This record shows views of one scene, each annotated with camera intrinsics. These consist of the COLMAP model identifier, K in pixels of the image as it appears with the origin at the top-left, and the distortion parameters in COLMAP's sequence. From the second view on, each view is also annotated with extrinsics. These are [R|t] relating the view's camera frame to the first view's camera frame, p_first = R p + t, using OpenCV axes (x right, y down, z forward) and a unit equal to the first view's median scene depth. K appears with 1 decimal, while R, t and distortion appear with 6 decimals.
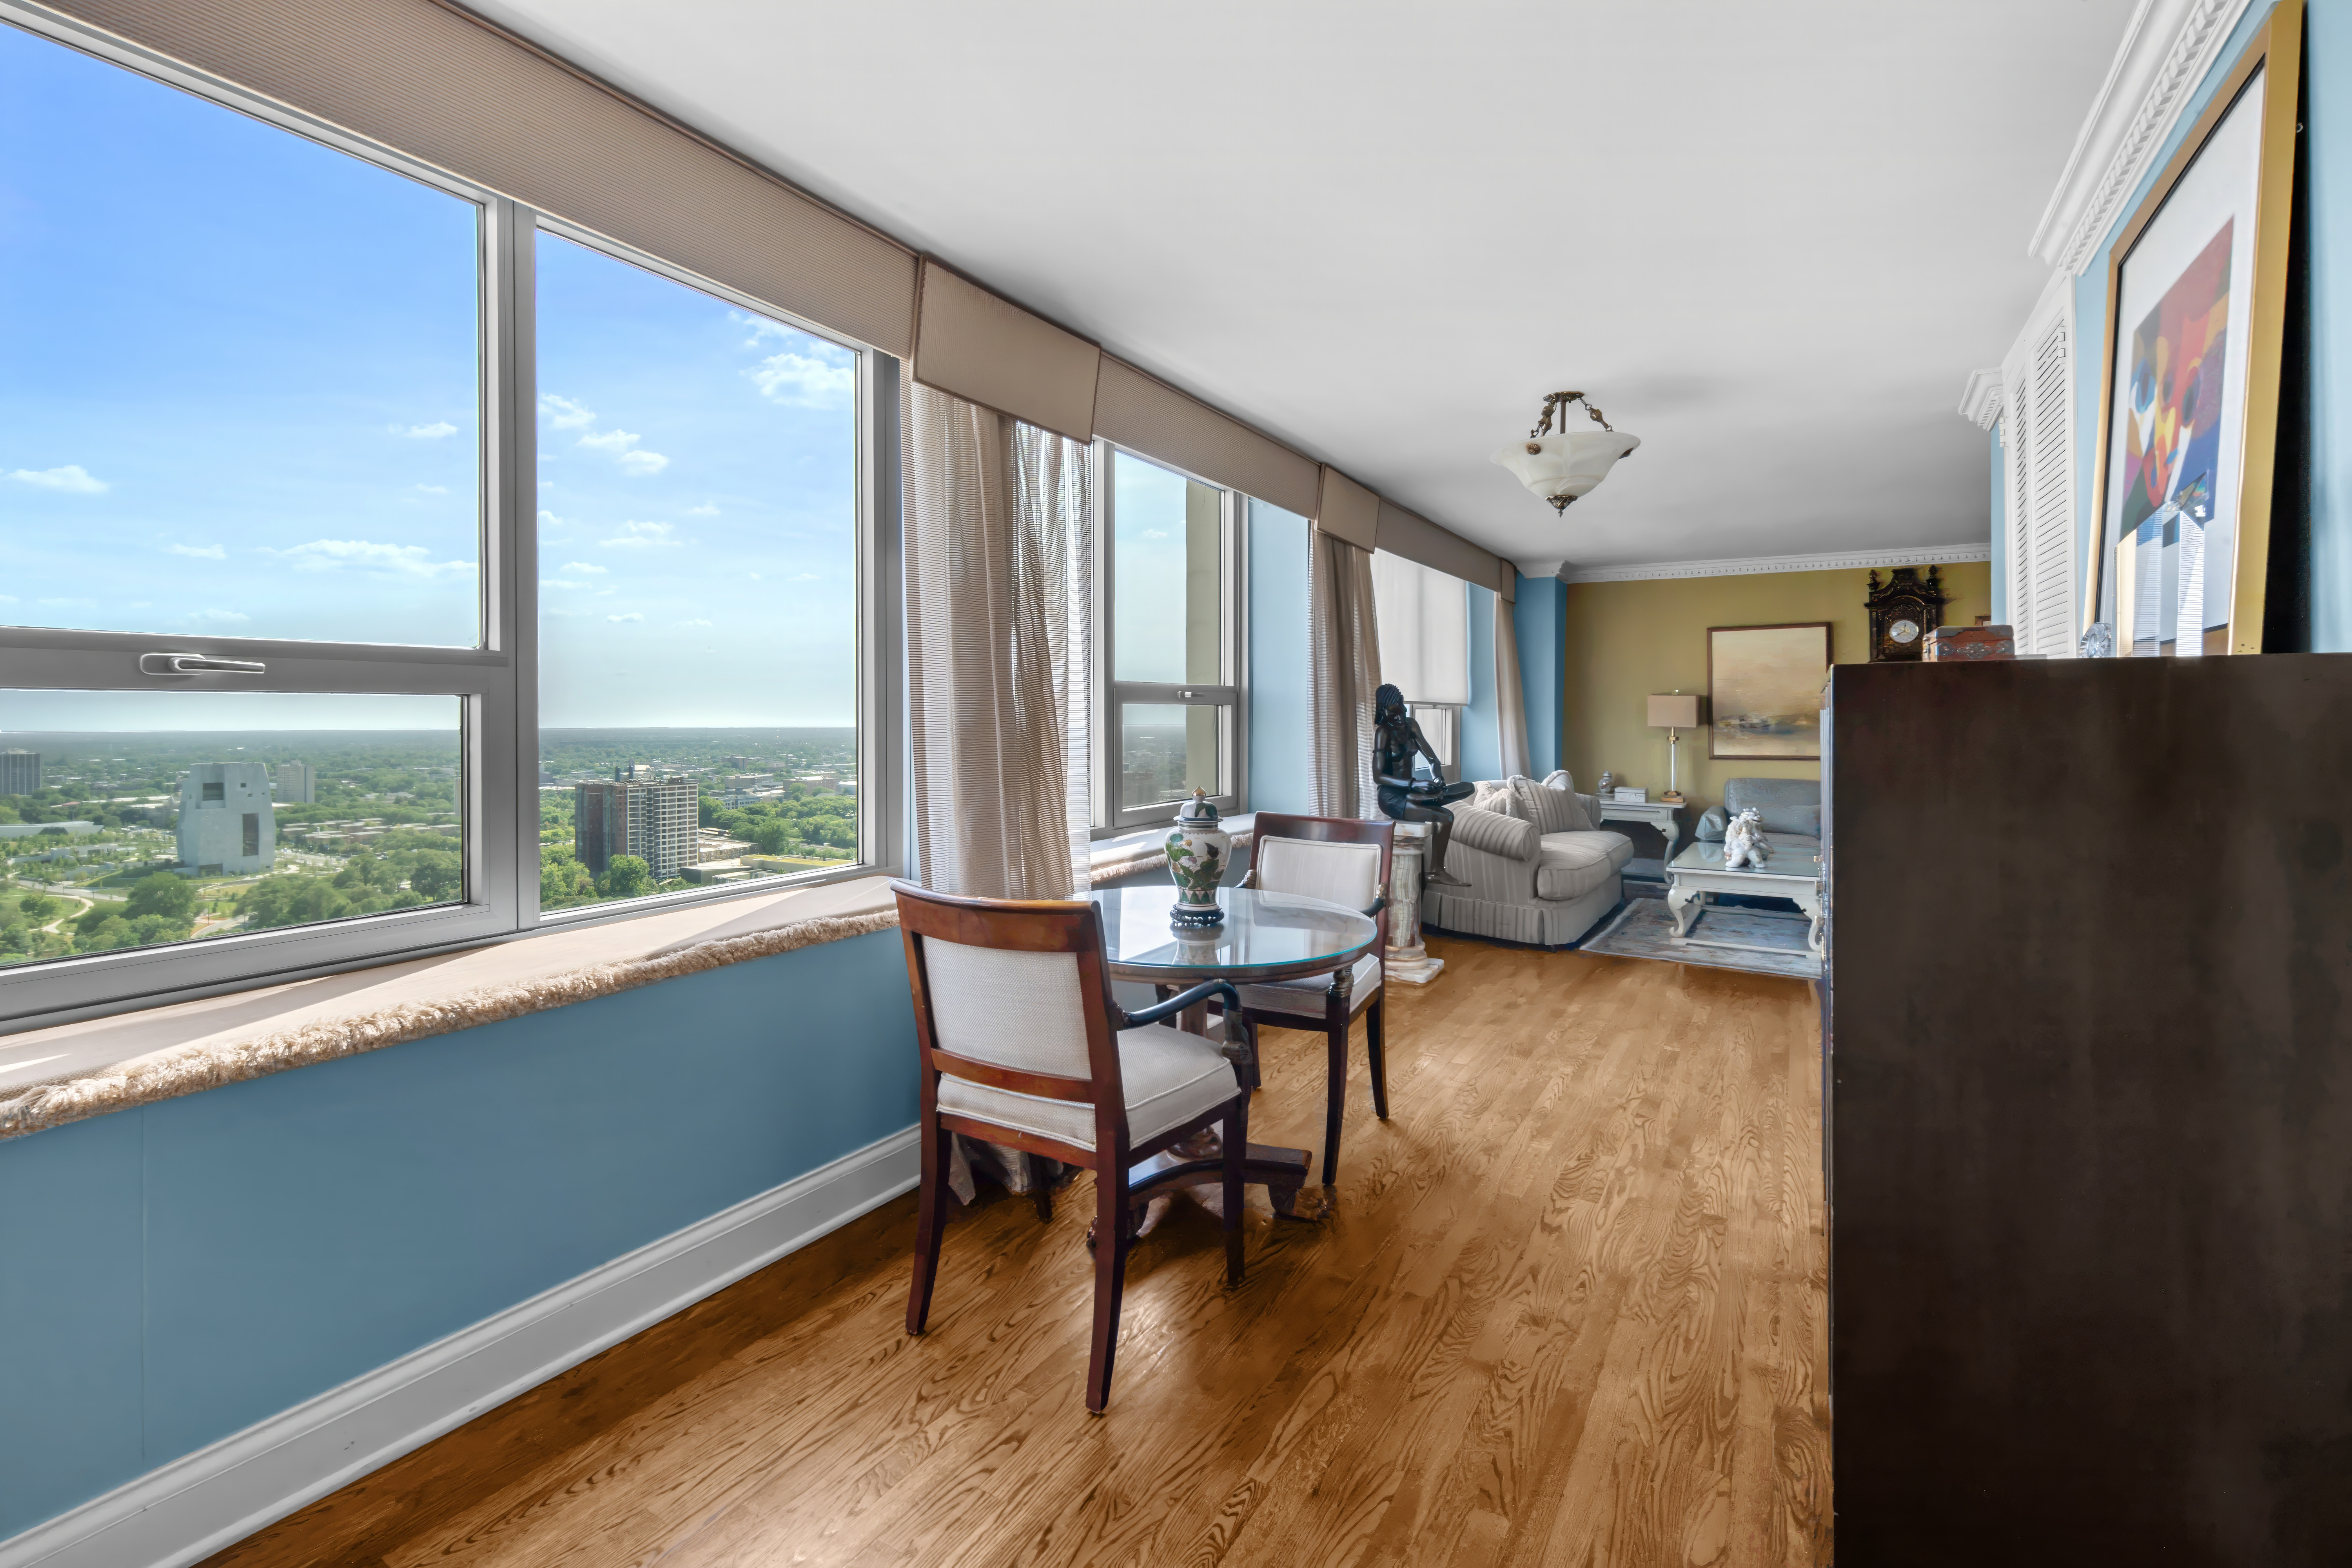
lens RADIAL K [[1026.0, 0, 1163.3], [0, 1026.0, 739.6], [0, 0, 1]] dist [0.000730, 0.000117]
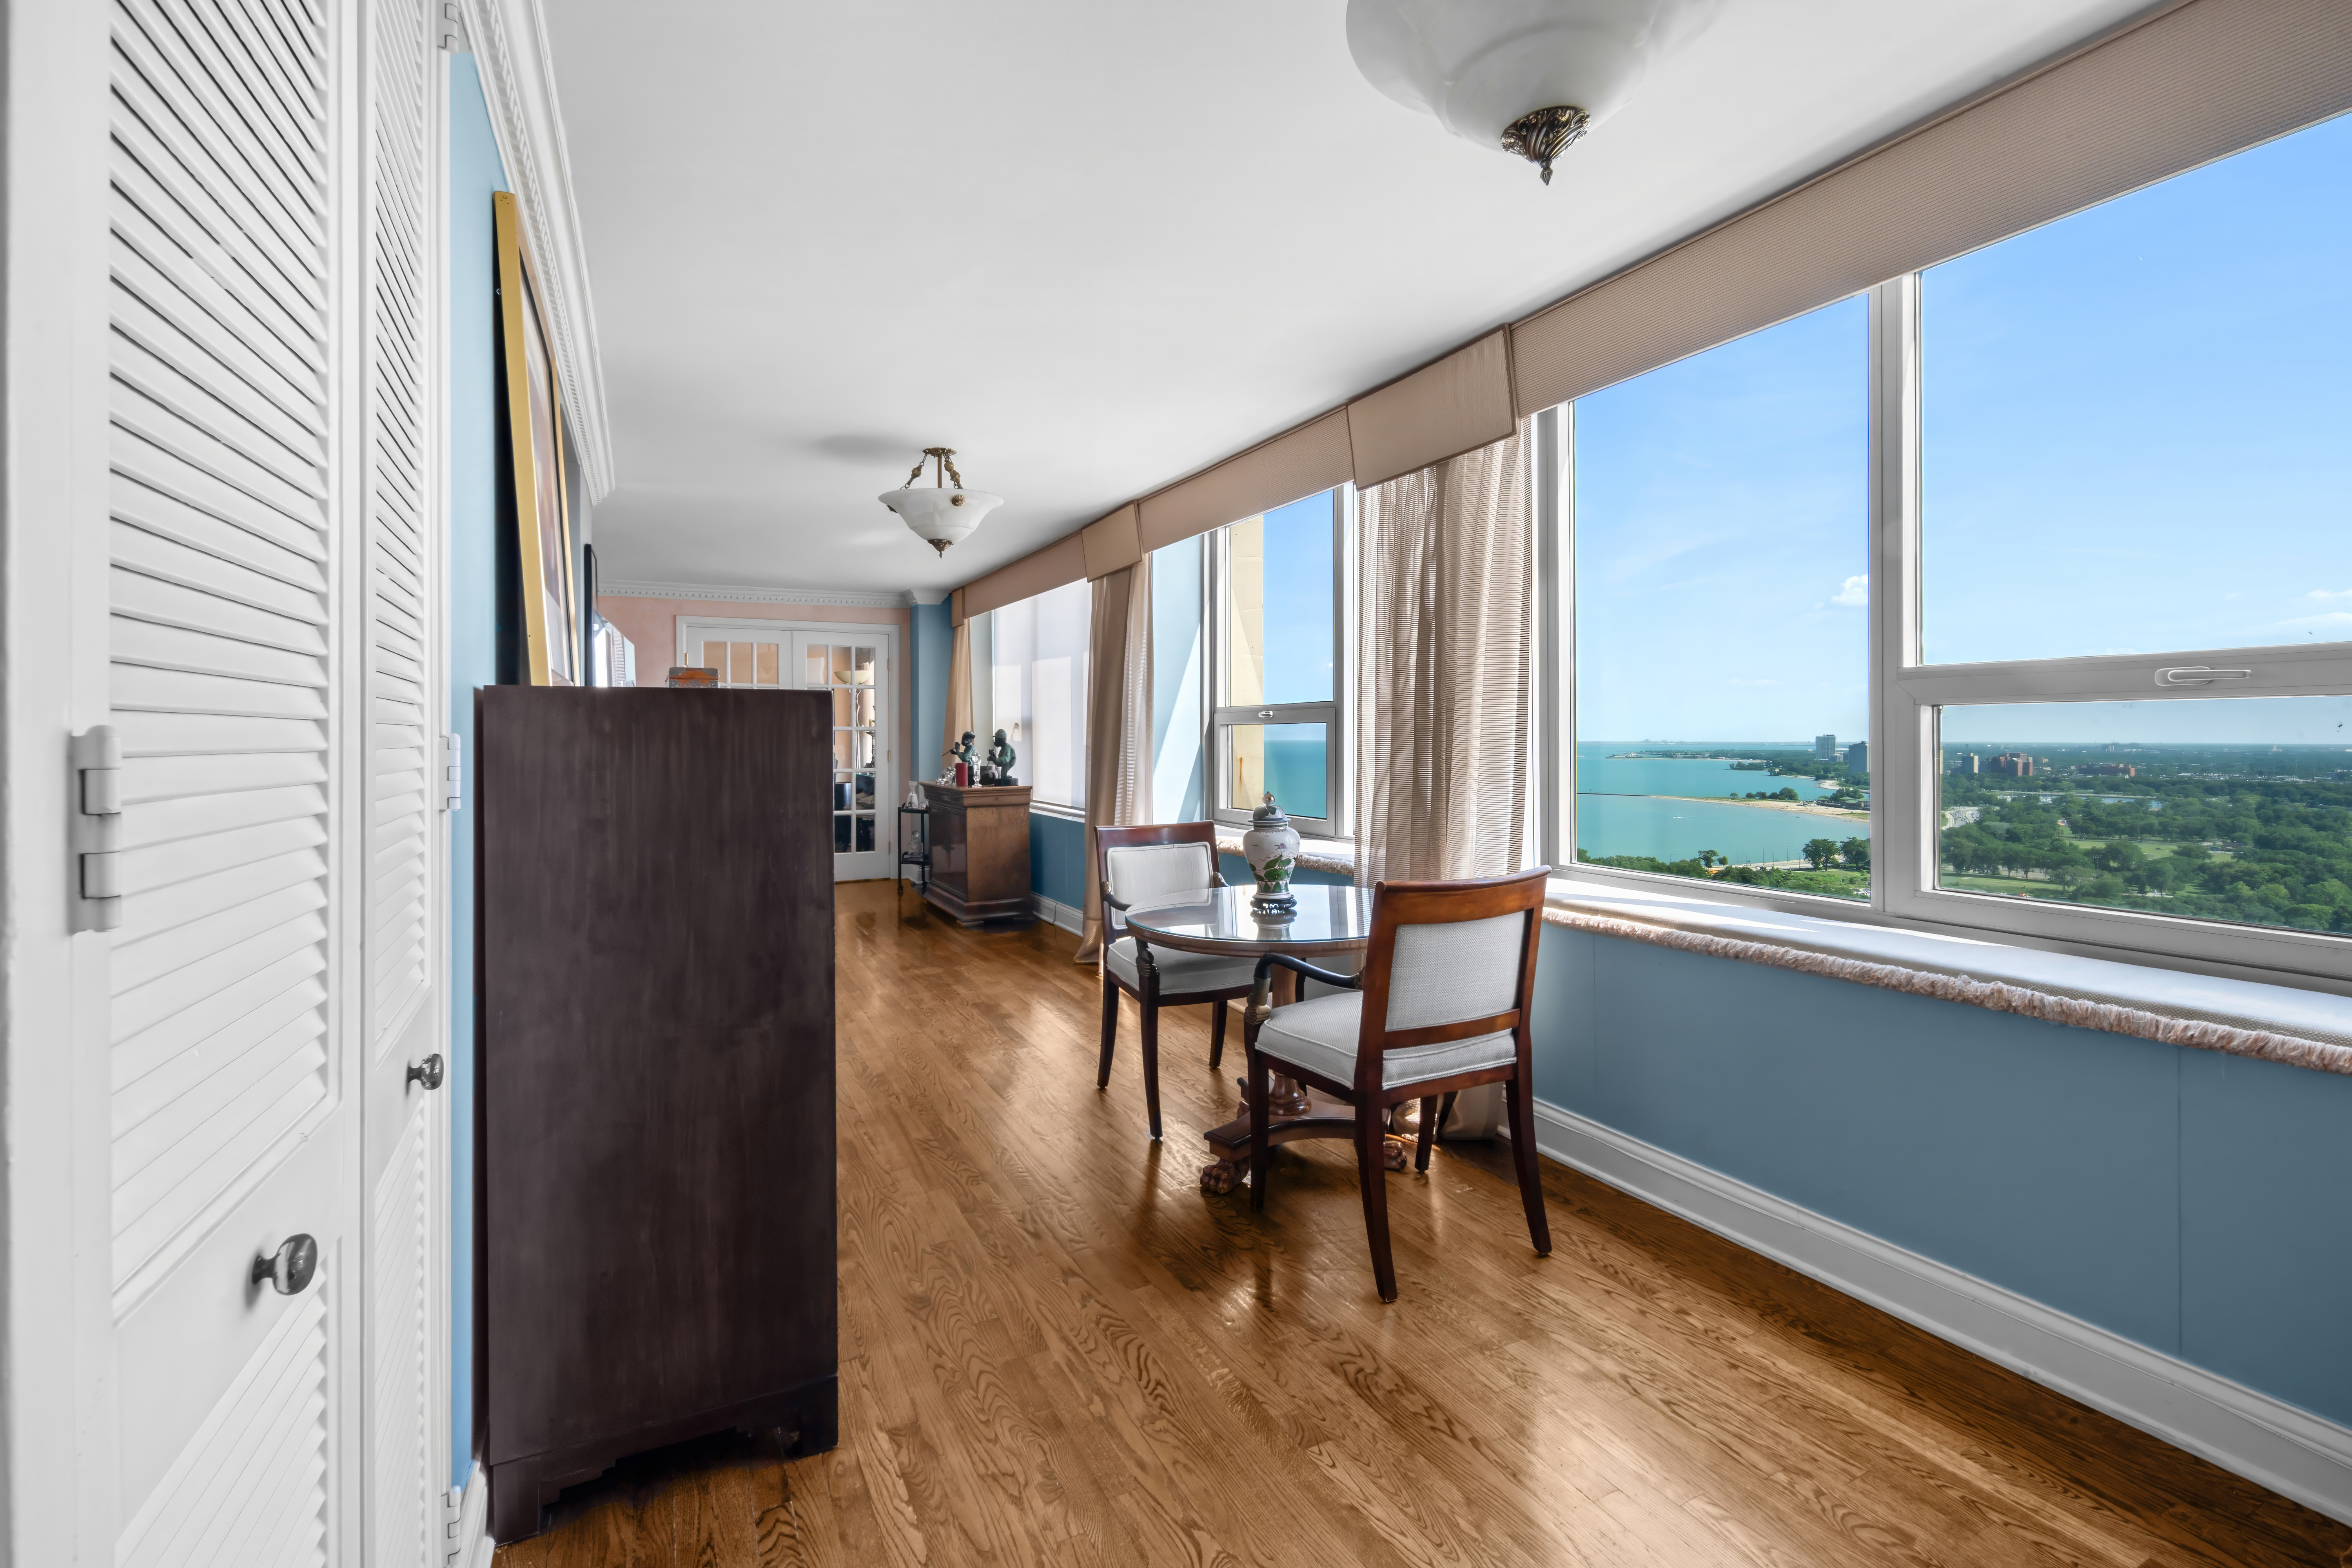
lens RADIAL K [[1026.0, 0, 1163.3], [0, 1026.0, 739.6], [0, 0, 1]] dist [0.000730, 0.000117]
pose [[-0.530130, 0.004796, -0.847903, 1.004646], [-0.008900, 0.999897, 0.011221, -0.023016], [0.847870, 0.013495, -0.530032, 1.396829]]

> _What the task asks_: Give all of the material again, exactly, apart from the pictures.

> _Result of this exercise_:
This record shows views of one scene, each annotated with camera intrinsics. These consist of the COLMAP model identifier, K in pixels of the image as it appears with the origin at the top-left, and the distortion parameters in COLMAP's sequence. From the second view on, each view is also annotated with extrinsics. These are [R|t] relating the view's camera frame to the first view's camera frame, p_first = R p + t, using OpenCV axes (x right, y down, z forward) and a unit equal to the first view's median scene depth. K appears with 1 decimal, while R, t and distortion appear with 6 decimals.
lens RADIAL K [[1026.0, 0, 1163.3], [0, 1026.0, 739.6], [0, 0, 1]] dist [0.000730, 0.000117]
lens RADIAL K [[1026.0, 0, 1163.3], [0, 1026.0, 739.6], [0, 0, 1]] dist [0.000730, 0.000117]
pose [[-0.530130, 0.004796, -0.847903, 1.004646], [-0.008900, 0.999897, 0.011221, -0.023016], [0.847870, 0.013495, -0.530032, 1.396829]]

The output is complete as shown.